At the trial site at Darkan, Dr Anderson said the seed coated with soil wetter produced 34 per cent higher plant densities on average than the control with no treatment.
He said, in comparison, both of the soil-applied banded soil wetter treatments – in-furrow and on top of the furrow – averaged 47pc higher plant densities than the control plots, but these used much higher rates of wetters (at 1-5 L/ha) than the seed coating treatments and were therefore less cost effective.
At the Darkan site, in-furrow placement of wetters gave a 9pc grain yield response. Wetter coated to the seed at 4.0 L/t, and the wetter on top of furrow at 5L/ha also increased barley grain yield by 9pc.
At Badgingarra, the commercial soil-applied wetting agents also led to the highest plant growth, measured by tiller number.
The soil wetter, banded at 5L/ha on the top of the furrow, produced plants with the highest number of tillers (at 101 tillers/square metre), which was 130pc higher than the control (44 tillers/m2).
The treatment with seed wetter coated on the seed resulted in only slightly fewer tillers (between 70 and 92 tillers/m2), representing an increase in tiller numbers of more than 100pc compared to the control.
Higher tiller numbers carried through to higher biomass, with soil wetters applied at rates of 2-5L/ha placed on top of the furrow producing a biomass of about 3 tonnes of dry matter per hectare – or a 94pc increase in DM/ha compared to the control.
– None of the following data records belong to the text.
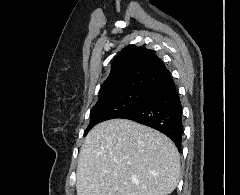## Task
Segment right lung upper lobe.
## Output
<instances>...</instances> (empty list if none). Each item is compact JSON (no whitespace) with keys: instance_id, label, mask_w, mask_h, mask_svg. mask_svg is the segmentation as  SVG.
<instances>
[{"instance_id":"right-lung-upper-lobe-1","label":"right lung upper lobe","mask_w":240,"mask_h":195,"mask_svg":"<svg viewBox=\"0 0 240 195\" xmlns=\"http://www.w3.org/2000/svg\"><path fill=\"white\" fill-rule=\"evenodd\" d=\"M169 78V70L152 50L130 45L115 57L99 98L124 91L148 92Z\"/></svg>"}]
</instances>
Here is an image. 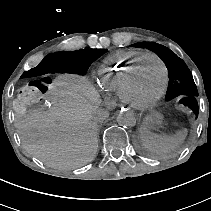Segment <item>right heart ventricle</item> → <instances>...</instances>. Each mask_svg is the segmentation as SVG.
<instances>
[{
    "label": "right heart ventricle",
    "instance_id": "obj_1",
    "mask_svg": "<svg viewBox=\"0 0 211 211\" xmlns=\"http://www.w3.org/2000/svg\"><path fill=\"white\" fill-rule=\"evenodd\" d=\"M145 55L147 53L136 56L134 51L125 50L103 60L100 66L94 69L93 78L101 84L102 92L109 103L114 104L121 99L128 74Z\"/></svg>",
    "mask_w": 211,
    "mask_h": 211
}]
</instances>
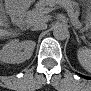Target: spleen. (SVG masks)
<instances>
[{"mask_svg":"<svg viewBox=\"0 0 91 91\" xmlns=\"http://www.w3.org/2000/svg\"><path fill=\"white\" fill-rule=\"evenodd\" d=\"M77 57L80 64L86 69L90 70L91 68V50L89 48H80L77 51Z\"/></svg>","mask_w":91,"mask_h":91,"instance_id":"obj_1","label":"spleen"}]
</instances>
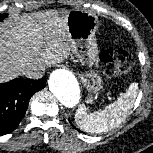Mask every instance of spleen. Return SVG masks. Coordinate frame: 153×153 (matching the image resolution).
<instances>
[{
    "instance_id": "obj_1",
    "label": "spleen",
    "mask_w": 153,
    "mask_h": 153,
    "mask_svg": "<svg viewBox=\"0 0 153 153\" xmlns=\"http://www.w3.org/2000/svg\"><path fill=\"white\" fill-rule=\"evenodd\" d=\"M138 83H131L126 92L122 93L116 102L103 110L88 113L81 105L75 114V121L79 128L88 133L100 134L119 126L128 116L137 97Z\"/></svg>"
}]
</instances>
Seed coated with a soil wetter product had the next highest biomass of 2.5t DM/ha – an increase of 65pc compared to the control.
Final yield data was not collected at the Badgingarra experiment due to severe bird damage.
Coating wetter onto the seeds also has the potential to increase handling efficiency, according to Dr Anderson.
“Further investigation will take place this year into methods to coat seed with wetter on-farm using existing processes to make the technology even more cost effective,” he said.
“More work is needed, in conjunction with commercial seed coating and cleaning companies, to examine ways of adapting the seed coating technique to their equipment, for use in broadacre cropping.”
Research and economic analysis is continuing in 2018 with five trials. Three trials will look at different coating techniques for wheat, barley and canola while two trials will assess the interaction between seed coating and nutrient uptake.
Coating seeds with wetters to improve crop establishment is a new field of research and more work is needed to gain a more accurate picture of crop establishment and yield benefits.
However, previous experiments have observed that wetters applied to furrows have increased plant density by 10–70pc with an associated increase in grain yield of 0–29pc. It is expected similar benefits could be gained from seed coating.